Covid and medical developments

French biotech firm Valneva said preliminary studies had shown that three doses of its inactivated vaccine candidate neutralised the Omicron variant. Swiss medical researchers said they have launched an early-stage study to test a next-generation vaccine candidate which would be administered via an arm patch.

Tennis champion Novak Djokovic has an 80% stake in Danish biotech firm QuantBioRes, which is aiming to develop a medical covid-19 treatment, its CEO told Reuters.

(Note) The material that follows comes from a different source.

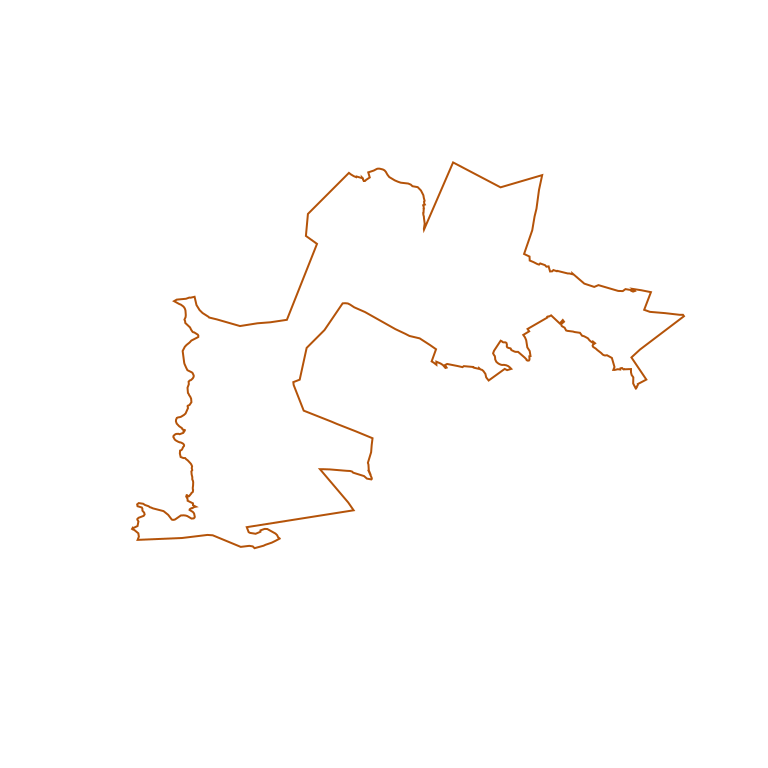 the district of Santa María Jacatepec, Oaxaca, Mexico, rotated 121°
{"feature_id": "50627088B44286312453490", "entity_name": "Santa María Jacatepec", "entity_type": "district", "adm_level": 2, "iso_a3": "MEX", "parent_name": "Mexico", "parent_adm1": "Oaxaca", "projection": "robinson", "projection_center": [-96.105, 17.868], "detail": "fine", "context": "isolated", "style": "outline", "palette": "amber", "viewbox_px": 768, "rotation_deg": 121, "n_neighbors": 0, "source": "geoboundaries", "source_scale": "gbopen_adm2", "svg_char_len": 6166}
<svg xmlns="http://www.w3.org/2000/svg" viewBox="0 0 768 768"><g transform="rotate(121 384 384)"><path d="M418.4,605.1L421.1,606.6L420.9,600.8L420.6,598.9L420.9,595.9L421.4,594.5L422.2,593.2L423.3,592.0L427.0,589.4L428.9,588.5L431.6,588.2L432.5,586.9L434.0,585.8L435.4,579.4L436.8,577.3L437.9,574.9L437.9,574.1L437.5,573.3L437.6,569.0L438.1,568.1L439.4,567.4L446.0,571.5L448.5,572.0L452.3,573.4L454.7,573.9L459.4,573.6L468.7,566.2L469.5,565.4L471.9,562.0L473.4,559.6L473.0,554.7L473.2,553.7L474.7,551.5L475.8,550.9L477.7,550.8L480.1,551.5L481.0,552.3L482.6,552.7L484.7,551.2L488.4,550.5L492.7,547.4L492.9,546.7L493.9,545.3L494.7,543.5L496.0,541.7L498.8,539.7L502.2,539.9L503.7,541.0L504.1,541.0L505.6,539.6L511.5,538.9L513.5,539.5L516.6,541.1L517.4,541.8L518.8,543.4L519.8,544.1L521.9,543.8L523.2,543.1L524.7,541.3L525.7,537.8L525.9,534.5L526.4,533.9L526.6,533.1L526.2,531.4L527.2,531.5L527.0,530.8L529.3,530.9L531.9,533.0L532.3,533.3L532.6,534.6L533.6,536.1L534.4,536.9L536.7,537.7L537.9,537.3L539.4,534.7L539.6,533.1L539.5,530.6L539.2,528.9L538.8,528.2L538.6,526.1L538.7,525.1L539.3,523.9L540.1,523.5L541.7,523.7L544.1,523.4L545.1,523.7L546.1,524.5L548.7,523.2L551.3,520.7L550.8,517.8L549.9,516.3L550.4,514.7L550.5,513.1L551.6,509.2L552.1,507.9L553.4,506.1L555.1,505.5L556.6,504.0L558.1,504.1L560.6,502.3L562.5,500.4L564.5,499.2L565.4,497.9L566.4,497.0L569.3,495.4L571.6,494.4L573.0,493.4L573.1,493.1L574.4,492.5L575.1,492.3L576.6,492.9L577.2,492.8L580.6,493.3L582.0,494.4L580.8,495.0L580.7,495.5L580.9,495.9L582.3,495.6L583.7,493.2L585.2,492.2L584.7,486.3L586.3,485.3L586.1,482.1L587.2,483.3L589.2,484.4L589.6,485.1L591.4,486.0L592.1,485.8L592.1,482.0L592.5,480.8L592.9,480.0L595.3,477.8L596.0,477.6L597.2,477.9L598.5,479.7L598.5,484.5L598.9,486.2L599.7,488.0L601.3,490.4L607.7,493.3L608.7,494.2L609.4,495.5L609.5,496.1L609.3,496.6L607.3,501.6L606.5,507.5L609.6,518.0L609.9,520.3L610.2,521.2L610.0,522.8L610.8,526.5L610.7,528.8L612.4,532.9L614.3,533.6L615.7,532.3L614.6,528.0L615.2,527.0L617.0,525.8L617.8,523.3L619.1,522.0L620.8,522.1L625.0,525.4L626.6,525.9L627.3,525.6L628.3,523.7L632.7,522.1L636.7,524.8L636.6,525.3L638.0,525.3L638.0,524.0L637.7,523.0L638.5,517.7L641.1,515.5L644.5,514.9L620.1,477.9L604.3,457.6L601.9,452.9L597.4,422.9L592.1,416.1L590.8,412.9L591.4,410.4L584.6,403.9L582.9,402.8L577.8,398.5L574.4,396.3L569.9,393.6L569.4,393.4L570.3,393.9L569.9,395.8L568.6,397.8L568.1,400.0L568.4,409.4L569.8,411.8L573.1,414.5L574.3,413.8L578.5,416.9L580.6,422.1L580.7,423.7L577.4,427.9L507.9,345.0L504.0,353.6L490.0,395.0L488.6,392.7L485.1,386.4L477.8,371.6L476.0,368.2L475.5,366.2L475.9,364.8L473.2,353.7L473.9,349.9L472.3,345.7L471.6,345.6L470.9,346.1L467.2,351.3L467.2,350.7L465.8,352.6L461.0,355.9L459.9,357.2L449.1,359.9L442.7,363.1L436.4,365.9L439.1,383.8L442.5,403.9L443.3,409.6L448.2,439.1L431.4,460.9L429.1,462.7L423.7,458.5L392.9,468.9L368.4,462.8L336.2,461.0L334.8,459.0L333.6,456.5L333.4,453.9L333.6,449.0L332.1,437.3L331.1,402.5L330.0,391.5L329.7,386.9L326.5,376.9L326.9,364.7L327.4,357.3L340.1,354.8L340.1,352.5L340.5,349.0L337.9,350.6L337.3,346.0L337.4,343.3L338.6,339.6L337.7,338.8L336.4,341.5L334.3,340.2L330.7,330.2L329.1,325.4L327.6,324.8L323.5,316.4L323.8,316.3L323.7,315.2L322.2,310.7L321.4,310.9L321.8,308.9L321.4,307.2L321.7,305.5L323.1,302.3L325.7,299.8L327.1,296.1L308.9,288.3L308.7,285.6L305.5,282.7L305.0,284.5L304.7,286.7L305.0,288.9L305.8,291.0L306.8,292.5L307.2,293.5L307.5,295.3L307.5,297.1L307.1,299.2L305.6,301.4L304.1,302.4L303.0,303.4L302.5,304.7L301.5,306.3L298.8,306.8L286.8,306.3L286.7,304.8L287.0,303.9L286.7,302.9L285.9,301.7L285.7,301.0L285.8,300.1L287.1,298.8L288.3,298.3L288.8,297.8L289.1,297.1L288.9,295.7L288.3,293.9L288.4,293.5L288.9,293.1L289.3,292.2L289.0,288.9L288.6,287.6L287.4,285.6L288.9,276.9L289.6,274.4L290.1,274.0L290.0,273.0L289.3,271.9L288.6,271.8L287.7,272.1L285.4,273.7L284.6,272.8L280.7,276.1L278.8,280.0L273.2,284.7L271.4,287.2L270.2,289.9L264.1,286.7L262.9,289.3L243.8,278.7L242.9,278.2L242.3,278.7L241.5,278.1L241.0,277.2L239.1,276.1L241.6,264.5L237.1,263.7L237.9,261.8L240.8,262.8L241.8,262.7L242.6,261.8L242.8,260.9L242.7,258.2L244.3,255.5L244.0,254.2L241.7,249.0L241.3,247.4L239.2,242.4L240.6,239.1L240.0,237.0L239.8,232.8L240.7,230.4L241.0,228.8L241.1,226.7L240.0,226.8L240.4,224.1L242.5,225.1L243.8,224.9L244.5,223.8L244.6,220.6L245.0,218.8L245.6,213.7L246.1,211.7L246.1,210.8L245.9,209.7L245.3,208.6L244.5,207.7L244.3,202.1L250.7,195.2L253.8,194.7L253.2,193.6L250.9,191.2L249.9,188.9L248.8,189.4L247.7,188.2L248.1,186.2L247.9,185.8L247.3,185.5L247.2,184.9L244.0,180.0L246.8,178.3L248.7,176.4L249.9,173.7L255.2,170.7L258.7,165.1L257.5,166.1L256.7,165.6L255.9,166.1L254.8,165.8L253.6,166.1L253.3,166.4L245.1,161.4L233.8,185.6L222.6,182.3L171.4,161.8L170.7,163.4L172.5,166.4L178.5,179.6L185.2,193.2L186.4,199.2L167.8,202.5L171.1,211.7L174.5,220.0L175.1,216.9L176.5,218.1L176.8,220.1L176.2,220.5L178.3,225.9L181.4,227.2L183.6,231.2L188.8,251.1L192.5,253.8L194.8,264.0L192.2,279.4L192.8,278.9L193.8,282.1L194.6,283.4L197.8,293.8L198.3,293.9L199.1,297.5L200.7,297.8L202.0,299.6L198.4,303.5L199.8,305.2L199.2,307.2L200.2,312.2L201.8,312.6L202.2,314.3L202.5,318.6L203.1,322.7L199.8,324.9L200.4,330.9L175.9,336.1L162.9,341.2L155.2,343.6L137.8,351.1L123.5,356.0L155.4,385.4L158.5,438.9L231.1,429.2L230.5,429.7L225.6,431.7L221.2,435.2L219.9,436.1L218.7,437.4L217.2,438.5L216.9,438.3L213.7,440.0L213.3,440.0L213.1,440.5L212.6,440.6L211.7,441.2L210.6,442.5L209.2,441.4L208.7,442.4L207.0,443.6L206.1,443.5L204.1,445.6L201.9,447.5L199.1,452.0L197.9,456.5L199.8,461.5L199.3,463.7L199.7,466.5L202.8,473.3L203.4,476.0L203.9,479.6L203.9,486.1L202.8,488.9L201.2,491.7L200.6,493.6L200.7,495.5L201.2,497.1L201.7,498.7L202.5,500.1L203.3,500.9L206.3,502.7L210.7,506.5L214.3,502.6L218.1,504.4L219.8,504.9L220.4,505.9L219.9,506.4L219.6,507.3L218.6,508.0L218.4,508.8L218.7,508.5L220.3,514.4L221.0,514.3L221.4,516.9L221.4,520.4L221.1,522.8L277.4,536.8L297.3,527.2L298.4,513.6L379.0,500.3L389.7,513.3L397.1,523.7L408.5,537.3L414.7,560.5L417.1,568.2L416.8,568.9L416.6,576.1L415.6,580.2L412.9,585.4L406.8,591.3L409.5,594.1L410.3,595.5L412.9,597.6L418.4,605.1Z" fill="none" stroke="#b45309" stroke-width="2"/></g></svg>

Covid’s impact on economies

Strong U.S. and European corporate results helped stock markets initially rebound on Wednesday from the prior day's sell-off, but rising crude prices kept inflation concerns alive even as bond yields eased after they touched fresh multi-year highs.

Argentina's Vice President Cristina Fernandez de Kirchner slammed payments to the International Monetary Fund as costing the country more than covid-19, as talks over a new $40 billion deal show little sign of advancing. A group of more than 100 billionaires and millionaires said the ultra-wealthy were not currently being forced to pay their share of the global economic recovery from the pandemic.